Off (default) — Triggered Clips start from the very beginning. If the player took 80 ms to become ready, playback starts 80 ms after the trigger. You hear every frame and every sample, but the Clip lands slightly late.
On — Visibox measures how long the player took to become ready and starts playback at that offset into the Clip. The Clip lands in sync with the trigger, but the first few milliseconds of content are skipped. The chop is usually imperceptible on steady content, but it can cut the transient of a percussive audio track — which may matter if that’s the reason you were triggering the Clip on the beat in the first place.
The right choice depends on the priority: complete playback from frame zero (off) or tight sync between the trigger and what the audience hears (on).
Sync to Song Position Clips always apply latency compensation internally so that video stays locked to the Song timeline. This setting only affects non-sync triggered Clips.
Displays

Configure which physical display shows the Output Window and which shows the Controller Window. This section is primarily useful when you have more than one display connected.
When multiple displays are detected, you can assign which display shows the Output and which shows the Controller. Use the Identify Displays button to flash a number on each connected display so you know which is which.
General

| Setting | Description |
|---|---|
| Language | Choose the language for Visibox’s interface. Available languages: English, Spanish, French, Italian, German, Japanese, and Korean. |
| Launch at Login | Start Visibox automatically when you log in to your computer. |
| Launch Full Screen | Start Visibox in fullscreen mode.

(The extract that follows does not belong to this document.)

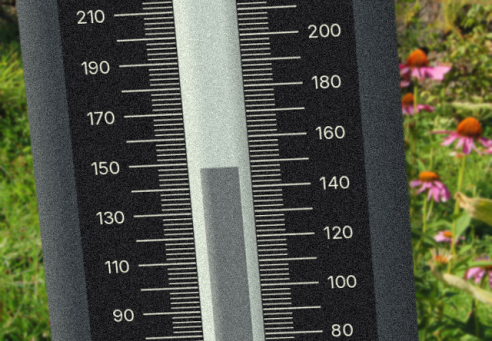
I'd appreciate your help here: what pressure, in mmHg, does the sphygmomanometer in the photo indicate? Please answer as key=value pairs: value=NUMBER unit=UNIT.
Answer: value=148 unit=mmHg
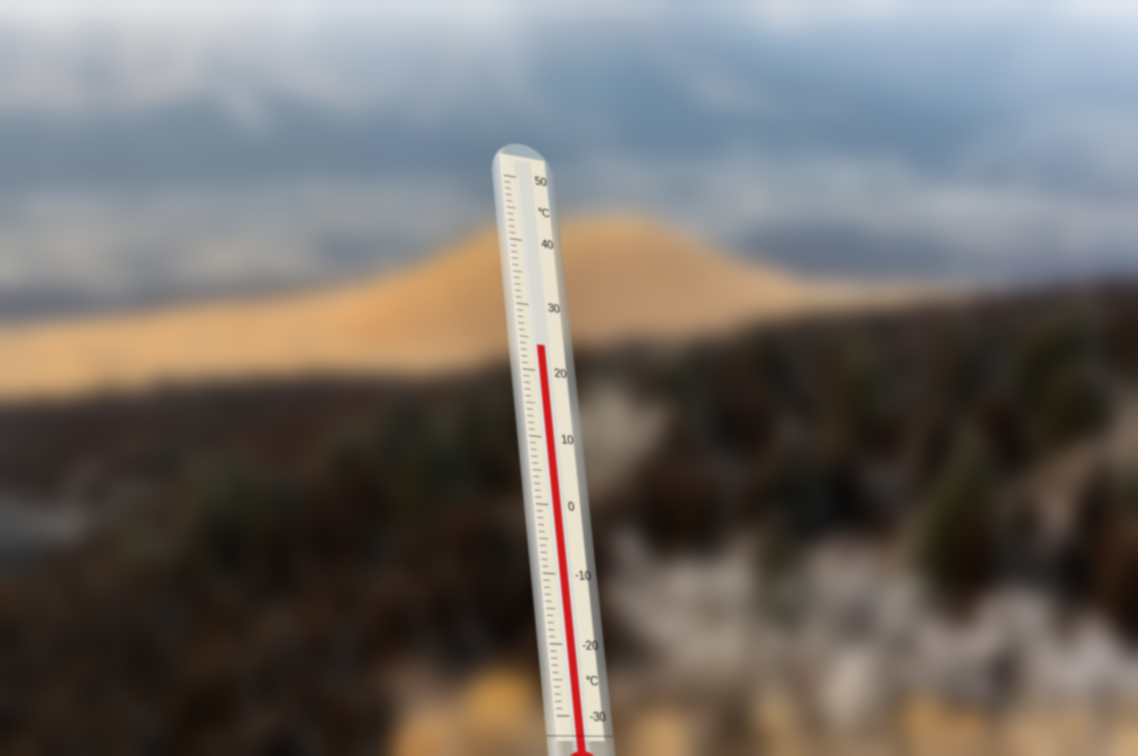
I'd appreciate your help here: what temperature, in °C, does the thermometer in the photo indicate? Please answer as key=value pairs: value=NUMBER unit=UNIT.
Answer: value=24 unit=°C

Useful for dedicated performance machines. |
| Control Bar | Show or hide the Control Bar at the top of the Controller Window. |
| 12-Hour Time | Display the clock in 12-hour format instead of 24-hour. |
| Show Seconds | Display seconds in the clock readout. |
| Simple Titles for New Songs | New Songs are named “New Song” instead of a random space-themed name. |
| Enable Beta Features | Unlock experimental features that are still in development. |
To pair remote devices or connect AI tools, use the dedicated Remote Pairing window (Window > Remote Pairing).